The Stone Mattress by Margaret Atwood, book review: These short stories are razor sharp
Sunday 31 August 2014
Margaret Atwood does not so much write short stories as tell tales.
That much is clear from the outset of Stone Mattress, her first collection for eight years. These nine stories – by turns magical, vengeful and folkloric – owe far more to fairy tale tradition than to real life.
“At the outset Verna had not intended to kill anyone. What she had in mind was a vacation, pure and simple,” begins the title story. Verna is, as are so many Atwood heroines, a wronged woman. One who thinks she has long since surmounted the wrong, until, on an Arctic cruise, she encounters her teenage rapist 50 years on (“Mr Heartthrob, Mr Senior Football Star, Mr Astounding Catch … Mr Shit”). Once the opportunity presents itself, “Mr Shit” gets his long overdue comeuppance.

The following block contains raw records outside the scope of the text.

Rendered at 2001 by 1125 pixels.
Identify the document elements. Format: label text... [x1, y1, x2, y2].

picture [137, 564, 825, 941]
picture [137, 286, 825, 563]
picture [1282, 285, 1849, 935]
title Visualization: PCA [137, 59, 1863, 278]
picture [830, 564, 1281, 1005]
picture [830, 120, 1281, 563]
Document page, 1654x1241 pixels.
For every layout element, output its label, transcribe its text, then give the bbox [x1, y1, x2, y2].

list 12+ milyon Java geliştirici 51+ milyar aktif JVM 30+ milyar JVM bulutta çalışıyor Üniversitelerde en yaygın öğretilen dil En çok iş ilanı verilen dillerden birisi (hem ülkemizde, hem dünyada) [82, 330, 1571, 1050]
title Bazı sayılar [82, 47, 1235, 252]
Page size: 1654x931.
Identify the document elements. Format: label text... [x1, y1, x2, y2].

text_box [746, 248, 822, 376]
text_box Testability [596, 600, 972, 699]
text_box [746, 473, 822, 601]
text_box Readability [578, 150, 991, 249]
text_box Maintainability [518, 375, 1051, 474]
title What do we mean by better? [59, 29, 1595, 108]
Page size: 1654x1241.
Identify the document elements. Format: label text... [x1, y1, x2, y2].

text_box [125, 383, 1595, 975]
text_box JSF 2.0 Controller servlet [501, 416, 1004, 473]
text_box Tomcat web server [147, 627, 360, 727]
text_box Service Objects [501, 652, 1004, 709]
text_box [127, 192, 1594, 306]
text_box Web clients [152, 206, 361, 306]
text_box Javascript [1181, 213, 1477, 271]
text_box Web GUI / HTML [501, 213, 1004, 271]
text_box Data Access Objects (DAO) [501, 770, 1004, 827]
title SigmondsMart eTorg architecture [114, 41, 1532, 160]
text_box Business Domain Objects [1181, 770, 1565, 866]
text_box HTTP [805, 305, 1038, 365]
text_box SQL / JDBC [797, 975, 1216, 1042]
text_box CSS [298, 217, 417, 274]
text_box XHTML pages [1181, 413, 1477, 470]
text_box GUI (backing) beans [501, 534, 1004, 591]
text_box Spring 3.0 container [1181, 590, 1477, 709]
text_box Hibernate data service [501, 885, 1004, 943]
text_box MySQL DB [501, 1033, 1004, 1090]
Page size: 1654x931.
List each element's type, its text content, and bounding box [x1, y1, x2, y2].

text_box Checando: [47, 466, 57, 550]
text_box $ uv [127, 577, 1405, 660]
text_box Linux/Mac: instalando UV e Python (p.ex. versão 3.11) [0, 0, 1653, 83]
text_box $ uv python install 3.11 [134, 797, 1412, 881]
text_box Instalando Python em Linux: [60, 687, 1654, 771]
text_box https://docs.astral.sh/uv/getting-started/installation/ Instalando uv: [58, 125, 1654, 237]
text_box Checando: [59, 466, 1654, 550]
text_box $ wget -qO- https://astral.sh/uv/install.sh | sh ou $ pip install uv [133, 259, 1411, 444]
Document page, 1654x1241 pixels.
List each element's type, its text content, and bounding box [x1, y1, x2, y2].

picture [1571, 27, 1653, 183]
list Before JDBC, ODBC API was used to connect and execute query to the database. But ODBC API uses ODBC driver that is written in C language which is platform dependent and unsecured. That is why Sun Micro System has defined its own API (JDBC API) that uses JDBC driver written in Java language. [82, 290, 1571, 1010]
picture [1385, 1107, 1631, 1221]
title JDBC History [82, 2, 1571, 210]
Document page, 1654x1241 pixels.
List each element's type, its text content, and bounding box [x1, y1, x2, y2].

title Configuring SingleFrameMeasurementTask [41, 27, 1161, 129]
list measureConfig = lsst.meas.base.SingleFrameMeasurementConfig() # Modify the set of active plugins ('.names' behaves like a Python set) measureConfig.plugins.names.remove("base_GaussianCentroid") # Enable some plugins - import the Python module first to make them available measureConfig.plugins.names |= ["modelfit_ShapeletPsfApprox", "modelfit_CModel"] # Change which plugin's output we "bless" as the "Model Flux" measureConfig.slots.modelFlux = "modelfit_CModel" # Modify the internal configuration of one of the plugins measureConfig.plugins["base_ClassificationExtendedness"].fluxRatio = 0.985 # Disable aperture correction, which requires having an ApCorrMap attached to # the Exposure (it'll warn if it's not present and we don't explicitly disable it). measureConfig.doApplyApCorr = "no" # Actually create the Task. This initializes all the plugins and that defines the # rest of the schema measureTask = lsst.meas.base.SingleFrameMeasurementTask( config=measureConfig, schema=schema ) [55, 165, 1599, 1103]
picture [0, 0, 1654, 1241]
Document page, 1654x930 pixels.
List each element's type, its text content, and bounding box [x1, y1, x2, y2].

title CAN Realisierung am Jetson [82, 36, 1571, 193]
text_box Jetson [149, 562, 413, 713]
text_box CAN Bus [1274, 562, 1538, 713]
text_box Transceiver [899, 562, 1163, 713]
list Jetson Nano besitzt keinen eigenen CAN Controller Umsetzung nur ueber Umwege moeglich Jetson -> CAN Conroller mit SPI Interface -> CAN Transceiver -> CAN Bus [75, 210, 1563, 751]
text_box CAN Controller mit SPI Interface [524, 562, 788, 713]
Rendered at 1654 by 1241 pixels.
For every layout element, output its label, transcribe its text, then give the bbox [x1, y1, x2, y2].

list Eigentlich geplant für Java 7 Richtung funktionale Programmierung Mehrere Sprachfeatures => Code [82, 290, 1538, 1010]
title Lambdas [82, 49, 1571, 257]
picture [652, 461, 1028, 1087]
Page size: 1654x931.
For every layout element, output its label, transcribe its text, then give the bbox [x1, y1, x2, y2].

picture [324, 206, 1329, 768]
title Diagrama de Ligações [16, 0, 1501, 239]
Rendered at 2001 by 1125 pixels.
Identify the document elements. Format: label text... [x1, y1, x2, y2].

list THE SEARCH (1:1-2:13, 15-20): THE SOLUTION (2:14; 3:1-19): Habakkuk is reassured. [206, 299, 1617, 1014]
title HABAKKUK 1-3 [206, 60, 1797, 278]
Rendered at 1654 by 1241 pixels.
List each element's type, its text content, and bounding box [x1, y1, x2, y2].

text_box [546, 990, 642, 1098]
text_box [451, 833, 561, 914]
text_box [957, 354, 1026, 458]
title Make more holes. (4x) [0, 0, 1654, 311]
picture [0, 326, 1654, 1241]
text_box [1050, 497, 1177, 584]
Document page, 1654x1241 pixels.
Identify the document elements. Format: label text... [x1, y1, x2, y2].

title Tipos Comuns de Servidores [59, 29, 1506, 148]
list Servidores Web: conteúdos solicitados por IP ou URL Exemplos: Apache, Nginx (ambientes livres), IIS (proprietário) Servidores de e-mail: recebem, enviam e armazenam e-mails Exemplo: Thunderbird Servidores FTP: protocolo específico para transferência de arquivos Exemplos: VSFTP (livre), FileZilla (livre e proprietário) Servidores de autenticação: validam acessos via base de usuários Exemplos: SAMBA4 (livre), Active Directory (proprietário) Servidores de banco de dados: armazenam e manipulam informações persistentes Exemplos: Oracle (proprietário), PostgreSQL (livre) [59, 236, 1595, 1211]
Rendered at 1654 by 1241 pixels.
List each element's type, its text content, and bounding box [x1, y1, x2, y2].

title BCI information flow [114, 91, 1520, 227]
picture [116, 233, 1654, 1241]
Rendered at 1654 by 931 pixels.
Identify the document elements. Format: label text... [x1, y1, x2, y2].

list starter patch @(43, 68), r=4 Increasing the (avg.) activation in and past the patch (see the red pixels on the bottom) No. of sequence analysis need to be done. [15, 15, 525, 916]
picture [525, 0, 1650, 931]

Retribution, strong women, otherworldly happenings – all the Atwood hallmarks are here. What’s new is Atwood’s fierce and fearless take on ageing. In “I Dream of Zenia With The Bright Red Teeth”, Atwood revisits the characters of her 1993 bestseller, The Robber Bride, in their dotage. Charis (“No longer an old street bat in training”), Tony (“In her twenties, Tony looked like a pixie. She still does, but a freeze-dried pixie”), and Roz (“Shoes once played a major part in Roz’s life … but toe-gnarling and bunions have put paid to that”).
But the stars are the triptych of stories that open this collection. “Alphinland”, “Revenant” and “Dark Lady” centre around a distant love triangle from the vantage point of old age. Constance, now the wildly successful writer of the Alphinland fantasies, wreaks her revenge through her writing. As she sprinkles a breadcrumb path of her dead husband’s ashes to find her way home through a snow storm, we encounter her faithless ex, Gavin. Now old and impotent, he is incarcerated in Alphinland while the Dark Lady of his youthful infidelities, Jorrie, is “immobilized by runic spells inside a stone beehive”.
Subtle? Maybe not. But they are, without exception, razor sharp, with Atwood’s gimlet eye for the ludicrousness of modern life: HDTV, video games and Twilight-esque vampires all come in for a pasting.
The phrase “Grande Dame” invariably accompanies Atwood’s name. To judge by her take on the ageing process, it is not a description that will please her. But if a Grande Dame is a woman of talent and experience, operating at the height of her skills, then she should not be too chagrined.